Narco-trafficking, the last set of figures, runs directly alongside those of General Motors and the Ford Motor Company and Exxon, so we are talking serious money -

you with me? - but organized crime is not only about narcotics, you can add in the profits from money washing, from arms trading, from illegal-immigrant rackets, loan sharking and kidnapping and hijacking, from extortion. What the whole thing comes to, worldwide, is figures too big to comprehend, but we try. The figure is $3 million billion. It leaves the top corporations for dead . . . Hang on in there.'

She bolted at the beer. He sat opposite her. The cigarettes went from his mouth to the ashtray, were stubbed, were lit, were smoked. He talked quietly and she clung to his words, as if he'd opened a door to her that showed a sea without a horizon.

'Hanging, but it's from my fingernails.'

She won a quick smile that did not last.

'The salesmen of General Motors and the Ford Motor Company don't count, nor the guy on the cash till at an Exxon filling station, they're about as important as the thieves and muggers and pushers. Where it matters is head office. Get in the elevator at head office, head on up past the accountants and lawyers and the marketing people and the public affairs people, keep going up in the elevator, up past the vice-presidents for sales and finance and internationals and image, research and development, keep on till it stops or hits the sky. You are, Charley, in the presence of the chief executive officer. He matters. What he decides affects folk. He is god. His level is strategic.'

She felt minuscule, a pygmy. The whisky glass was empty, just the dregs of the Exmoor draft left.

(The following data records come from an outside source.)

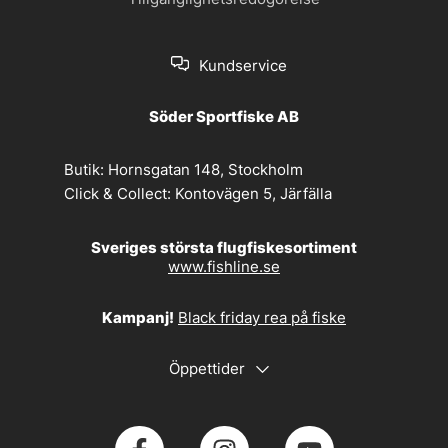
Kundservice
Söder Sportfiske AB
Butik:
Hornsgatan 148, Stockholm
Click & Collect:
Kontovägen 5, Järfälla
Sveriges största flugfiskesortiment
www.fishline.se
Kampanj!
Black friday rea på fiske
Öppettider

'There are mafias in Italy, in the United States, in Japan and Hong Kong, in Colombia and Brazil, in Russia. Each of those mafias has a chief executive officer, one man, because there's no space for a gang session in a mafia or in a corporation, who acts pretty much like the chief executive officer of General Motors, the Ford Motor Company or Exxon. He lays down guidelines, he plans for the future, he takes an overview, and if there are major problems, then he gets to roll up his sleeves and go hands-on into detail. I'll hit some differences. The mafia chief executive officer lives out of a hole in the ground, on the run, hasn't a thirty-storey tower for staff, hasn't a floor of IBM computer gear. Your corporation guy, take away his support and his computer, he'd fall on his face . . . not his mafia opposite. The mafia chief executive officer lives with a wolf-pack. To survive he has to be feared. If he is thought to show weakness, he will be torn to pieces. He stays cunning and he stays ruthless. I'm getting there, Charley, nearly there . . .'

'Fingers are getting a bit tired, nails are starting to crack.' She hoped to make him laugh, another bloody failure. She did not believe he had talked this through before, she did not think it was rehearsed. It was not, Charley's opinion, a familiar and patterned story. It made her warm, with the whisky, to believe she was not carried along a rutted story track.

'There's a commonplace. The mafias in Italy and the United States, Japan and Hong Kong, Colombia and Brazil, in Russia, have a sincere respect for the mafia of Sicily, La Cosa Nostra. La Cosa Nostra, out of Palermo, out of desperate little towns hanging in poverty off the sides of mountains, is the role model of international crime. It's where it started, where it's bred, where it lives well. They call it, in Italy, la piovra, that's an octopus. The tentacles spread out all over Europe, into your country, all over the world, into my country. Hack one off and another grows. You have to get to the heart of the thing, kill the heart, and the heart is in those little towns and in Palermo.'

She trembled. Her hands were splayed out on the table. She whispered, 'What do you want of me?'

'You offer the possibility of access to the chief executive officer of La Cosa Nostra.